- Document text:
== Segment start ==
Hi Joe,
Normally, 5% for R-free is sufficient.
did anyone studied this and came to this conclusion (publication?)?
I'm not aware.
In fact, the absolute number is important. The number of test
reflections per relatively thin resolution shell has to be not smaller
than 50. This assures that the determination of maximum-likelihood
target parameters (alpha/beta, or sigmaa) is well defined. More -
better, but too much is not good since excluding too many reflections
is not good too. If interpolation is used, then less than 50 can be
used (I guess what CNS is using), but I have reasons to not like it.
When phenix.refine creates test reflections, by default it is 10%, but
not more than 2000.
Even though you may not do
real-space refinement with free reflections, external tools can do that
with the maps written out.
It is the most efficient to combine local and global real-space
refinement with reciprocal space refinement. I call it dual-space
refinement. This is why it is tightly integrated into phenix.refine:
http://cci.lbl.gov/~afonine/fix_rotamers/fit_rotamers.pdf
I am sure that many people will use it when
they find that real-space fitting and refinement tools lower R-free,
unaware that they are cheating.
Sure. This is why free-R flags are not used in maps calculation for
real-space refinement (my previous email).
With 10% test reflection, I suspect that difference maps used to find
waters can easily find a few noise peaks with significant R-free
contributions.
- I'm not aware of any systematic study on this matter, although I can
believe it in theory;
- phenix.refine uses very sophisticated filtering tools;
- I guess at some point I will switch to using Average Kick Maps for
water picking. This will remove the noise peaks, and so eliminate the
problem (I need to test this all, though).
IMHO, using test reflections for anything but computing R-free should
always be avoided unless you are unable to proceed using only the
non-test. Using test reflections is always cheating to some extent,
although trivial amounts of bias are probably removed during refinement.
I just think it is better to be very strict about test reflections and
avoid the possibility of bias.
Test reflections are used for calculation of m and D in 2mFo-DFc and
mFo-DFc maps, as well as in alpha/beta parameters of ML target. This is
inevitable.
Exclusion of test reflections ought to be an option. Ideally, deposited
PDB files should report whether maps used for model building included
test reflections.
Ideally yes, but I can name a hundred of other similarly important
parameters to report. At least a set of all parameters must be
reported so the published R-factors are 100% reproducible - I'm sure
this is an easy doable goal to start with.
Pavel.
== Segment end ==
- Dataset records:
== Segment start ==
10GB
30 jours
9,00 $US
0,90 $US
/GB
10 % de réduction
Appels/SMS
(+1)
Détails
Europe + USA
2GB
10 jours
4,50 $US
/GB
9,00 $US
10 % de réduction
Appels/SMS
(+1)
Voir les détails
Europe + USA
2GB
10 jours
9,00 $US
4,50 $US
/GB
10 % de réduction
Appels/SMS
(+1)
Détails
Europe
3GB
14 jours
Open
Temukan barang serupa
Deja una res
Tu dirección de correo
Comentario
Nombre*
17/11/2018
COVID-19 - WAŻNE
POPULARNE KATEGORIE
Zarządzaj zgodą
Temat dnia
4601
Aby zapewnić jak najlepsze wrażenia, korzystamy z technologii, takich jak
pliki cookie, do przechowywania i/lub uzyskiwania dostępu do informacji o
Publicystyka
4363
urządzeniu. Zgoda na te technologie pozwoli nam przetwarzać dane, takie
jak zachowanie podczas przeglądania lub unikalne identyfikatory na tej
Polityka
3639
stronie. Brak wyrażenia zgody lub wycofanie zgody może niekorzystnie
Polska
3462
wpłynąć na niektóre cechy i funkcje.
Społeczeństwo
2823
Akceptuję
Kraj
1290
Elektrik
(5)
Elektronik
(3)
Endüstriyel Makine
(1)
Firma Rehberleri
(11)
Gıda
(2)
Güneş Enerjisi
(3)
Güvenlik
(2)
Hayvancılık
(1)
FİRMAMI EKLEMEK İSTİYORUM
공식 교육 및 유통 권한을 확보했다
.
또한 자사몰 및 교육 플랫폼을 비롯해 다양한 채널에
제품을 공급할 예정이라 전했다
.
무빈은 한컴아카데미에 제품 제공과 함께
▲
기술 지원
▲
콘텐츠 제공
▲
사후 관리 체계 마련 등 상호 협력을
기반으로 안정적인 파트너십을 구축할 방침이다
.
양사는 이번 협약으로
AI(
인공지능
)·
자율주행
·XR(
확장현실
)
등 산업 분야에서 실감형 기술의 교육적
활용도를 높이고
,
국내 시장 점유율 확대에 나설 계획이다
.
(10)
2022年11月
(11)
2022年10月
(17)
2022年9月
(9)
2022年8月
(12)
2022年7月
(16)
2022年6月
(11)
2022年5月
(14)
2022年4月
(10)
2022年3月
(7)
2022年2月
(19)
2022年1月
== Segment end ==
- Brief:
In the thread about R-free test reflections, what default does phenix.refine use when it creates test reflections?

- Response to this exercise:
By default it uses 10% of the reflections, but not more than 2000.